Sustainability in the spotlight

As mentioned previously, FACC’s research strategy has received fresh impetus in recent years: methods, materials and technologies are assessed for their ecological impact in every single research project.

FACC is currently in the process of establishing a system to record sustainability indicators for all of its products. The aim is to track energy and material consumption as well as emissions occurring during the life cycle of a component, not only at FACC, but along the entire value chain up to recycling and processing – from the cradle to the grave, so to speak. The data collected in the course of this life cycle assessment will subsequently be integrated even more closely into the Group’s research activities. After all, it is only by gaining a thorough understanding of the impact of processes and materials on the environment that they can be adapted and further developed in the interests of sustainability and the circular economy.

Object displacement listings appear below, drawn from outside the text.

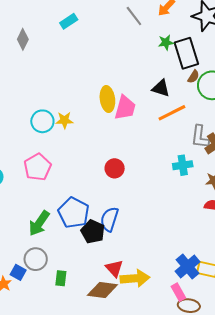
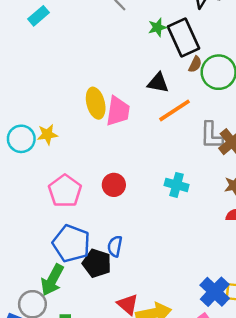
cyan cross: (183, 165) -> (177, 185), moved, turned 30
pink pentagon: (38, 167) -> (65, 191), moved
blue semicircle: (109, 219) -> (115, 246), size x0.7
green arrow: (39, 223) -> (52, 280), moved

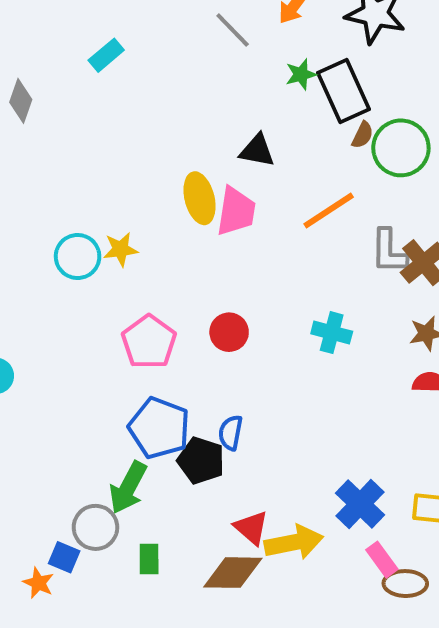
black triangle: (158, 83) -> (257, 151), moved
blue cross: (215, 292) -> (360, 504), moved

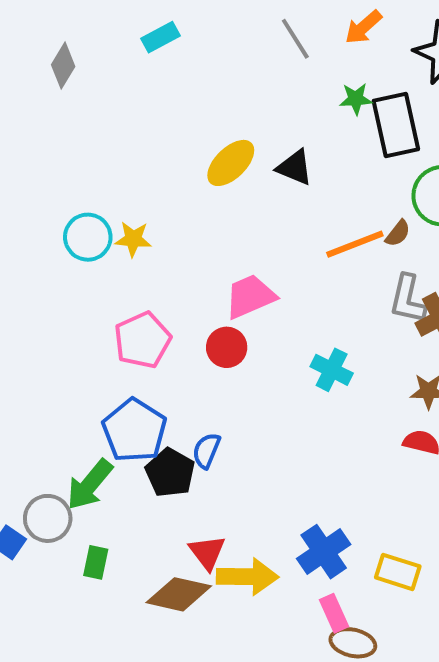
brown semicircle: (363, 135) -> (398, 233), moved
yellow ellipse: (200, 198) -> (231, 163), moved, turned 48
pink trapezoid: (236, 211) -> (250, 296), moved, turned -134

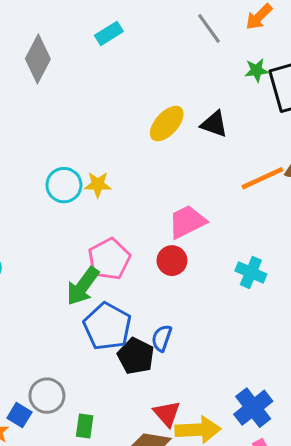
gray diamond: (63, 66) -> (38, 59), size x1.4
green arrow: (90, 485) -> (83, 286), moved

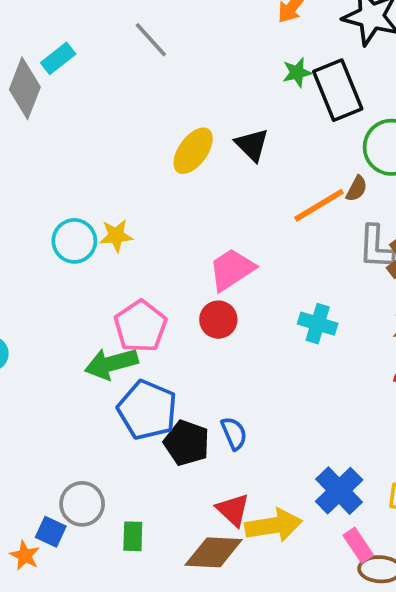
gray line: (209, 28) -> (151, 40), moved
cyan rectangle: (109, 33) -> (58, 58), moved
black triangle: (214, 124) -> (252, 145), turned 32
green arrow: (83, 286) -> (111, 364), turned 45
blue semicircle: (162, 338) -> (234, 433), moved, turned 144

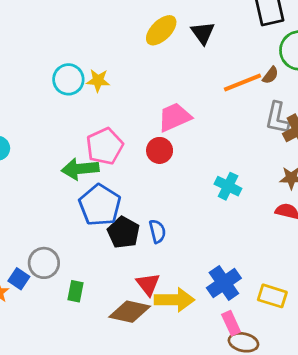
cyan cross: (318, 324) -> (228, 186), moved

Lightweight construction for environmentally friendly flights

One fundamental premise of FACC’s sustainability strategy remains unchanged: as a cross-sectional technology, lightweight construction is, and remains, the most effective lever for making air travel even greener in the future. After all, the production of an aircraft including all its components only accounts for a small fraction of its carbon footprint. The largest part is attributable to flight operations. Here, the solution is to minimize weight through an efficient use of materials while simultaneously fulfilling all customer and safety requirements.

Ecological solutions for Interiors

The research focus of FACC has recently shifted to the Group’s Interiors division, which deals with the development and production of aircraft cabins. Here, manufacturers worldwide are currently pursuing one trend in particular: a resin system based on a residual material obtained from the processing of sugar cane. As one of the key players in this field, FACC introduced its new aircraft cabin concept based on this renewable material at the AIX aviation fair in Hamburg in June 2022. This was preceded by extensive research and development activities in the field of manufacturing processes. With this new cabin concept, FACC has developed a product that perfectly meets the universal demand for greener air travel.

Award-winning research

The scientific community has also honored FACC’s intensive research efforts, thus validating the Group’s consistent innovation strategy: The research team received the highly coveted 2022 Research Award of the Christian Doppler Society for developing a non-destructive component testing procedure in cooperation with the University of Applied Sciences in Wels and other partners. The innovative quality assurance process helps FACC achieve significant cost and competitive advantages in component testing. The prestigious award of the Christian Doppler Society is further acknowledgement of the Group’s research activities.

Ongoing research and technology development projects at FACC

Currently, FACC is involved in more than 20 different research projects exploring ways to make flying more environmentally friendly, safer, more economical and more comfortable in the future. These range from experiments in material processing and the optimization of manufacturing processes to the development of specific aircraft components using new materials and processes.